■ TASK REQUIREMENTS
Please copy the records below word for word, starting at the line that contains "name author: Donn. Sm." and ending at the last line of the records.

[Start]

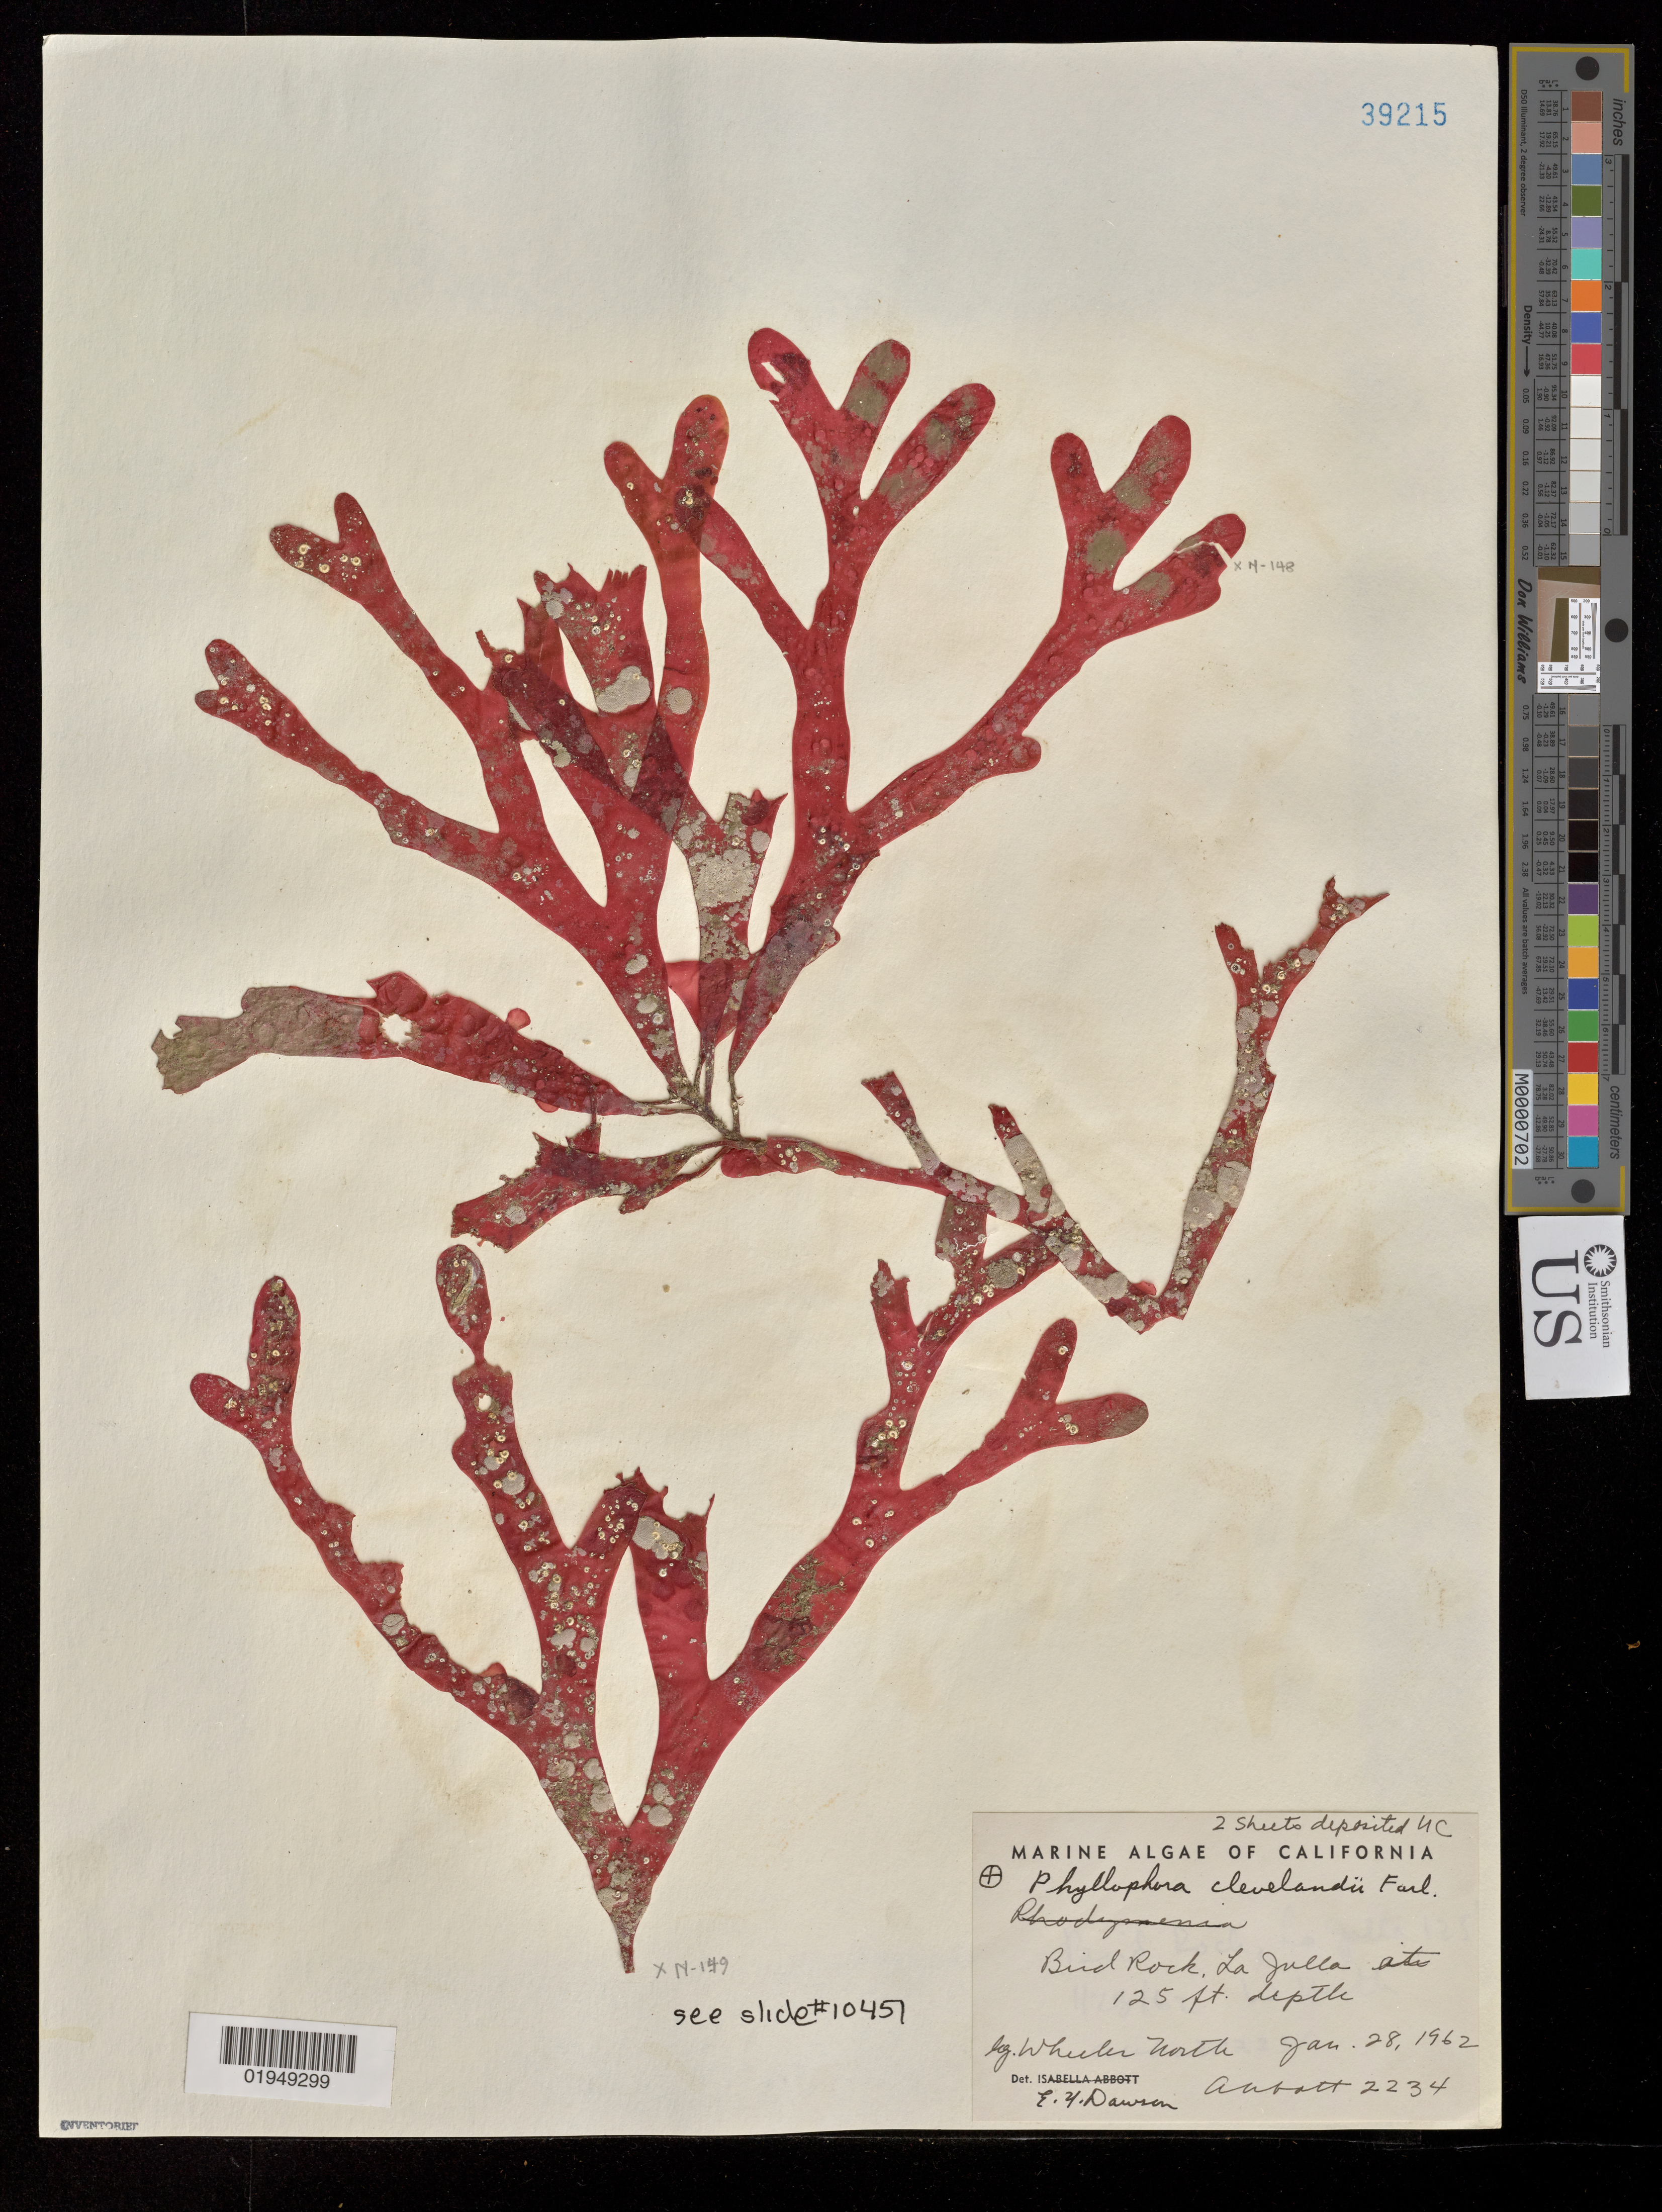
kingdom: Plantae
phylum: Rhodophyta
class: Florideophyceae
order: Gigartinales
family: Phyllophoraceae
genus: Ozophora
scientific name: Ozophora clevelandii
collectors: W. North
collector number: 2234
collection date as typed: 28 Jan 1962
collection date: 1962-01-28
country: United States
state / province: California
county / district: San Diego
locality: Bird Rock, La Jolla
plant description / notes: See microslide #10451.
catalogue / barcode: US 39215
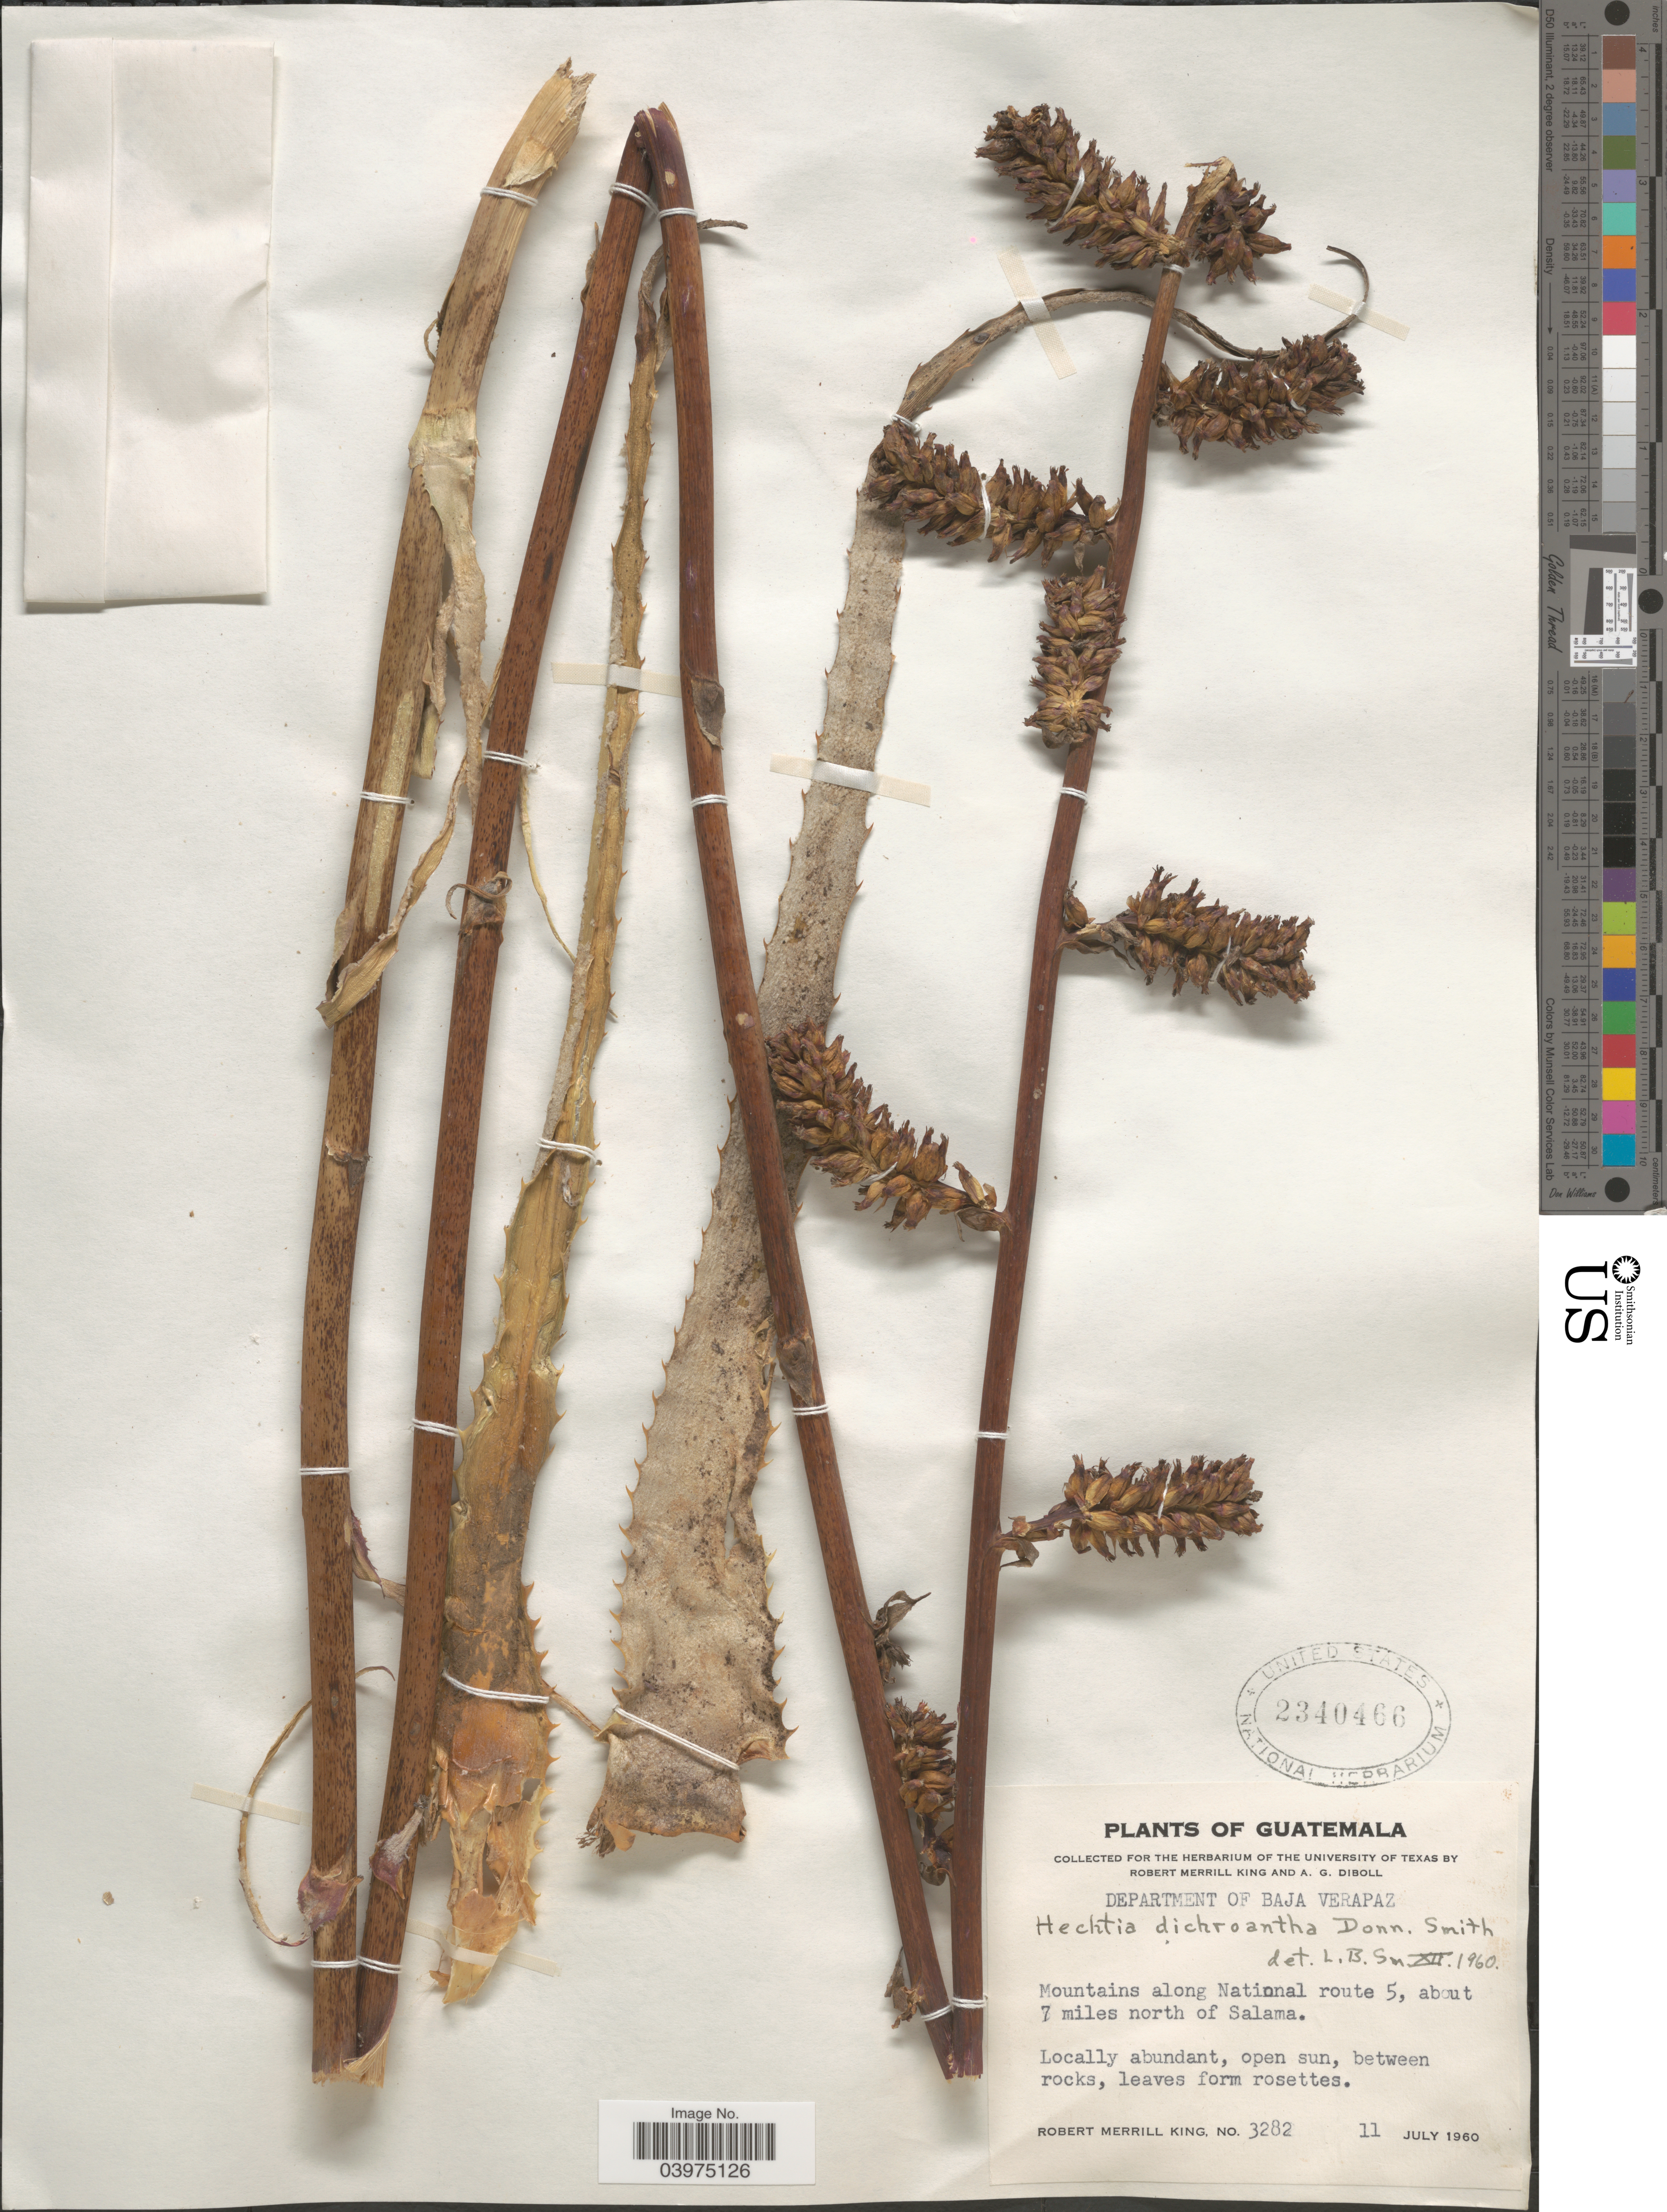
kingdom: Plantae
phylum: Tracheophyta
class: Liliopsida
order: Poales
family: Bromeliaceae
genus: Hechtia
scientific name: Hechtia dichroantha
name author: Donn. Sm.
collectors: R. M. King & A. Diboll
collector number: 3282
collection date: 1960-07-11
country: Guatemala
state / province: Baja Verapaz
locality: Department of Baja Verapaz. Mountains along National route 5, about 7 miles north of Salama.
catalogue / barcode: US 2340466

[End]

■ OUTPUT OF THE EXERCISE
name author: Donn. Sm.
collectors: R. M. King & A. Diboll
collector number: 3282
collection date: 1960-07-11
country: Guatemala
state / province: Baja Verapaz
locality: Department of Baja Verapaz. Mountains along National route 5, about 7 miles north of Salama.
catalogue / barcode: US 2340466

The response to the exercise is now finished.